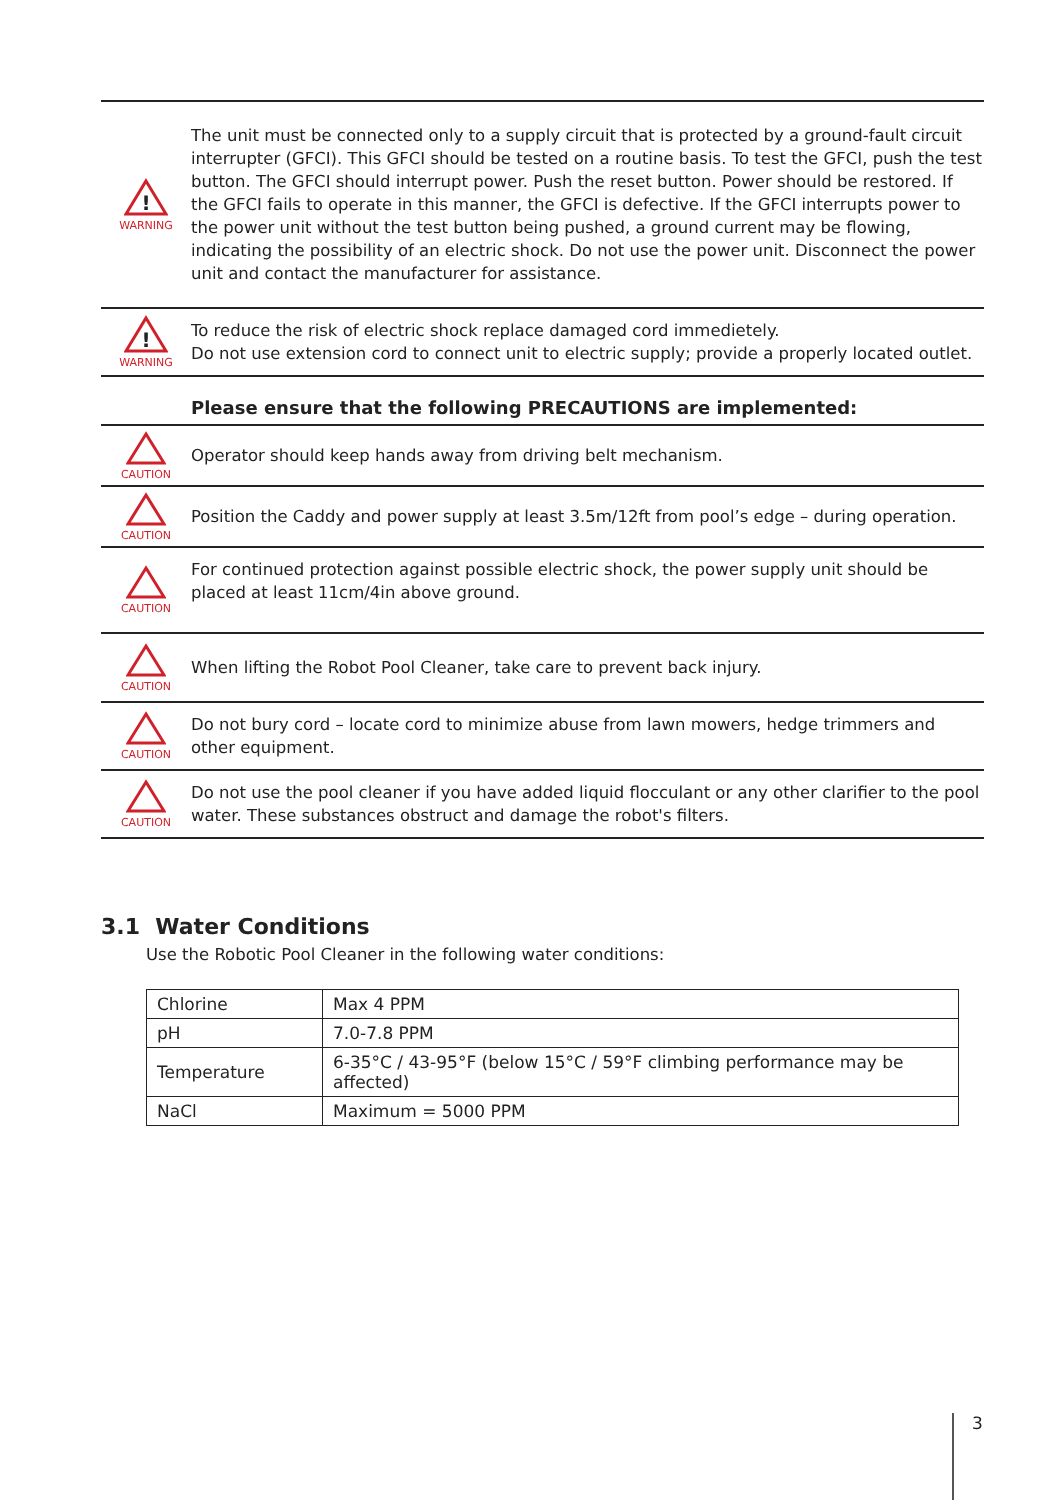!
WARNING
The unit must be connected only to a supply circuit that is protected by a ground-fault circuit interrupter (GFCI). This GFCI should be tested on a routine basis. To test the GFCI, push the test button. The GFCI should interrupt power. Push the reset button. Power should be restored. If the GFCI fails to operate in this manner, the GFCI is defective. If the GFCI interrupts power to the power unit without the test button being pushed, a ground current may be flowing, indicating the possibility of an electric shock. Do not use the power unit. Disconnect the power unit and contact the manufacturer for assistance.
!
WARNING
To reduce the risk of electric shock replace damaged cord immedietely.
Do not use extension cord to connect unit to electric supply; provide a properly located outlet.
Please ensure that the following PRECAUTIONS are implemented:
CAUTION
Operator should keep hands away from driving belt mechanism.
CAUTION
Position the Caddy and power supply at least 3.5m/12ft from pool’s edge – during operation.
CAUTION
For continued protection against possible electric shock, the power supply unit should be placed at least 11cm/4in above ground.
CAUTION
When lifting the Robot Pool Cleaner, take care to prevent back injury.
CAUTION
Do not bury cord – locate cord to minimize abuse from lawn mowers, hedge trimmers and other equipment.
CAUTION
Do not use the pool cleaner if you have added liquid flocculant or any other clarifier to the pool water. These substances obstruct and damage the robot's filters.
3.1 Water Conditions
Use the Robotic Pool Cleaner in the following water conditions:
| Chlorine | Max 4 PPM |
| pH | 7.0-7.8 PPM |
| Temperature | 6-35°C / 43-95°F (below 15°C / 59°F climbing performance may be affected) |
| NaCl | Maximum = 5000 PPM |
3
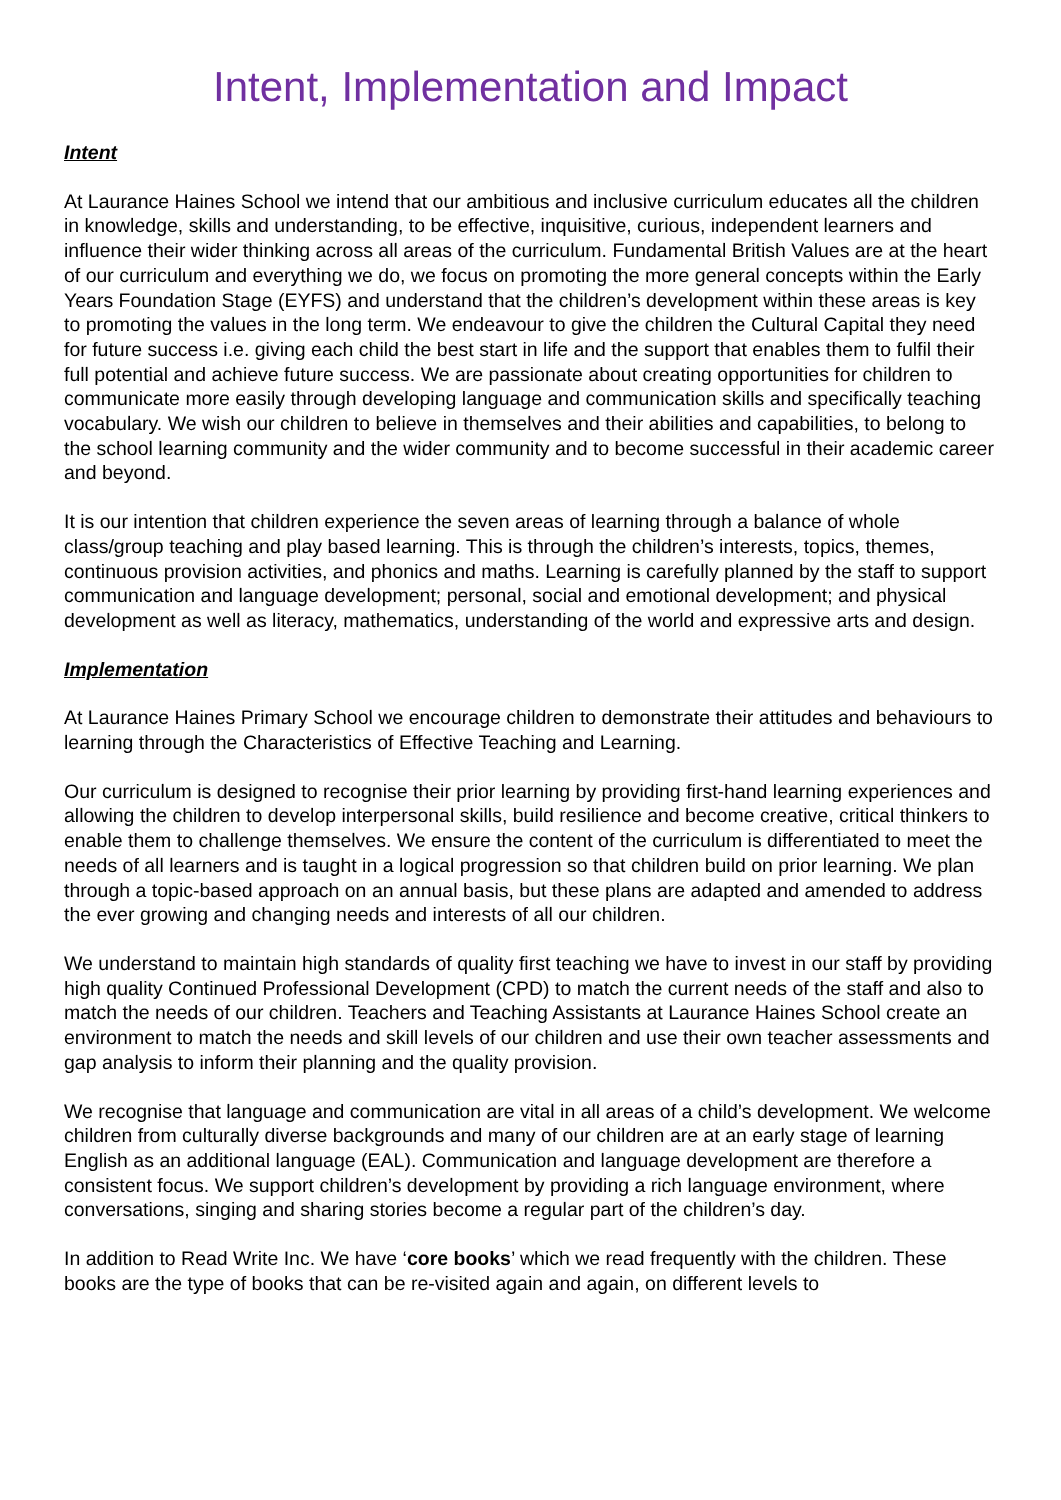Intent, Implementation and Impact
Intent
At Laurance Haines School we intend that our ambitious and inclusive curriculum educates all the children in knowledge, skills and understanding, to be effective, inquisitive, curious, independent learners and influence their wider thinking across all areas of the curriculum. Fundamental British Values are at the heart of our curriculum and everything we do, we focus on promoting the more general concepts within the Early Years Foundation Stage (EYFS) and understand that the children’s development within these areas is key to promoting the values in the long term. We endeavour to give the children the Cultural Capital they need for future success i.e. giving each child the best start in life and the support that enables them to fulfil their full potential and achieve future success. We are passionate about creating opportunities for children to communicate more easily through developing language and communication skills and specifically teaching vocabulary. We wish our children to believe in themselves and their abilities and capabilities, to belong to the school learning community and the wider community and to become successful in their academic career and beyond.
It is our intention that children experience the seven areas of learning through a balance of whole class/group teaching and play based learning. This is through the children’s interests, topics, themes, continuous provision activities, and phonics and maths. Learning is carefully planned by the staff to support communication and language development; personal, social and emotional development; and physical development as well as literacy, mathematics, understanding of the world and expressive arts and design.
Implementation
At Laurance Haines Primary School we encourage children to demonstrate their attitudes and behaviours to learning through the Characteristics of Effective Teaching and Learning.
Our curriculum is designed to recognise their prior learning by providing first-hand learning experiences and allowing the children to develop interpersonal skills, build resilience and become creative, critical thinkers to enable them to challenge themselves. We ensure the content of the curriculum is differentiated to meet the needs of all learners and is taught in a logical progression so that children build on prior learning. We plan through a topic-based approach on an annual basis, but these plans are adapted and amended to address the ever growing and changing needs and interests of all our children.
We understand to maintain high standards of quality first teaching we have to invest in our staff by providing high quality Continued Professional Development (CPD) to match the current needs of the staff and also to match the needs of our children. Teachers and Teaching Assistants at Laurance Haines School create an environment to match the needs and skill levels of our children and use their own teacher assessments and gap analysis to inform their planning and the quality provision.
We recognise that language and communication are vital in all areas of a child’s development. We welcome children from culturally diverse backgrounds and many of our children are at an early stage of learning English as an additional language (EAL). Communication and language development are therefore a consistent focus. We support children’s development by providing a rich language environment, where conversations, singing and sharing stories become a regular part of the children’s day.
In addition to Read Write Inc. We have ‘core books’ which we read frequently with the children. These books are the type of books that can be re-visited again and again, on different levels to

**Task**
Could you write out the whole listing exactly, dropping the pictures?

**Response for this exercise**
!
WARNING
The unit must be connected only to a supply circuit that is protected by a ground-fault circuit interrupter (GFCI). This GFCI should be tested on a routine basis. To test the GFCI, push the test button. The GFCI should interrupt power. Push the reset button. Power should be restored. If the GFCI fails to operate in this manner, the GFCI is defective. If the GFCI interrupts power to the power unit without the test button being pushed, a ground current may be flowing, indicating the possibility of an electric shock. Do not use the power unit. Disconnect the power unit and contact the manufacturer for assistance.
!
WARNING
To reduce the risk of electric shock replace damaged cord immedietely.
Do not use extension cord to connect unit to electric supply; provide a properly located outlet.
Please ensure that the following PRECAUTIONS are implemented:
CAUTION
Operator should keep hands away from driving belt mechanism.
CAUTION
Position the Caddy and power supply at least 3.5m/12ft from pool’s edge – during operation.
CAUTION
For continued protection against possible electric shock, the power supply unit should be placed at least 11cm/4in above ground.
CAUTION
When lifting the Robot Pool Cleaner, take care to prevent back injury.
CAUTION
Do not bury cord – locate cord to minimize abuse from lawn mowers, hedge trimmers and other equipment.
CAUTION
Do not use the pool cleaner if you have added liquid flocculant or any other clarifier to the pool water. These substances obstruct and damage the robot's filters.
3.1 Water Conditions
Use the Robotic Pool Cleaner in the following water conditions:
| Chlorine | Max 4 PPM |
| pH | 7.0-7.8 PPM |
| Temperature | 6-35°C / 43-95°F (below 15°C / 59°F climbing performance may be affected) |
| NaCl | Maximum = 5000 PPM |
3
Intent, Implementation and Impact
Intent
At Laurance Haines School we intend that our ambitious and inclusive curriculum educates all the children in knowledge, skills and understanding, to be effective, inquisitive, curious, independent learners and influence their wider thinking across all areas of the curriculum. Fundamental British Values are at the heart of our curriculum and everything we do, we focus on promoting the more general concepts within the Early Years Foundation Stage (EYFS) and understand that the children’s development within these areas is key to promoting the values in the long term. We endeavour to give the children the Cultural Capital they need for future success i.e. giving each child the best start in life and the support that enables them to fulfil their full potential and achieve future success. We are passionate about creating opportunities for children to communicate more easily through developing language and communication skills and specifically teaching vocabulary. We wish our children to believe in themselves and their abilities and capabilities, to belong to the school learning community and the wider community and to become successful in their academic career and beyond.
It is our intention that children experience the seven areas of learning through a balance of whole class/group teaching and play based learning. This is through the children’s interests, topics, themes, continuous provision activities, and phonics and maths. Learning is carefully planned by the staff to support communication and language development; personal, social and emotional development; and physical development as well as literacy, mathematics, understanding of the world and expressive arts and design.
Implementation
At Laurance Haines Primary School we encourage children to demonstrate their attitudes and behaviours to learning through the Characteristics of Effective Teaching and Learning.
Our curriculum is designed to recognise their prior learning by providing first-hand learning experiences and allowing the children to develop interpersonal skills, build resilience and become creative, critical thinkers to enable them to challenge themselves. We ensure the content of the curriculum is differentiated to meet the needs of all learners and is taught in a logical progression so that children build on prior learning. We plan through a topic-based approach on an annual basis, but these plans are adapted and amended to address the ever growing and changing needs and interests of all our children.
We understand to maintain high standards of quality first teaching we have to invest in our staff by providing high quality Continued Professional Development (CPD) to match the current needs of the staff and also to match the needs of our children. Teachers and Teaching Assistants at Laurance Haines School create an environment to match the needs and skill levels of our children and use their own teacher assessments and gap analysis to inform their planning and the quality provision.
We recognise that language and communication are vital in all areas of a child’s development. We welcome children from culturally diverse backgrounds and many of our children are at an early stage of learning English as an additional language (EAL). Communication and language development are therefore a consistent focus. We support children’s development by providing a rich language environment, where conversations, singing and sharing stories become a regular part of the children’s day.
In addition to Read Write Inc. We have ‘core books’ which we read frequently with the children. These books are the type of books that can be re-visited again and again, on different levels to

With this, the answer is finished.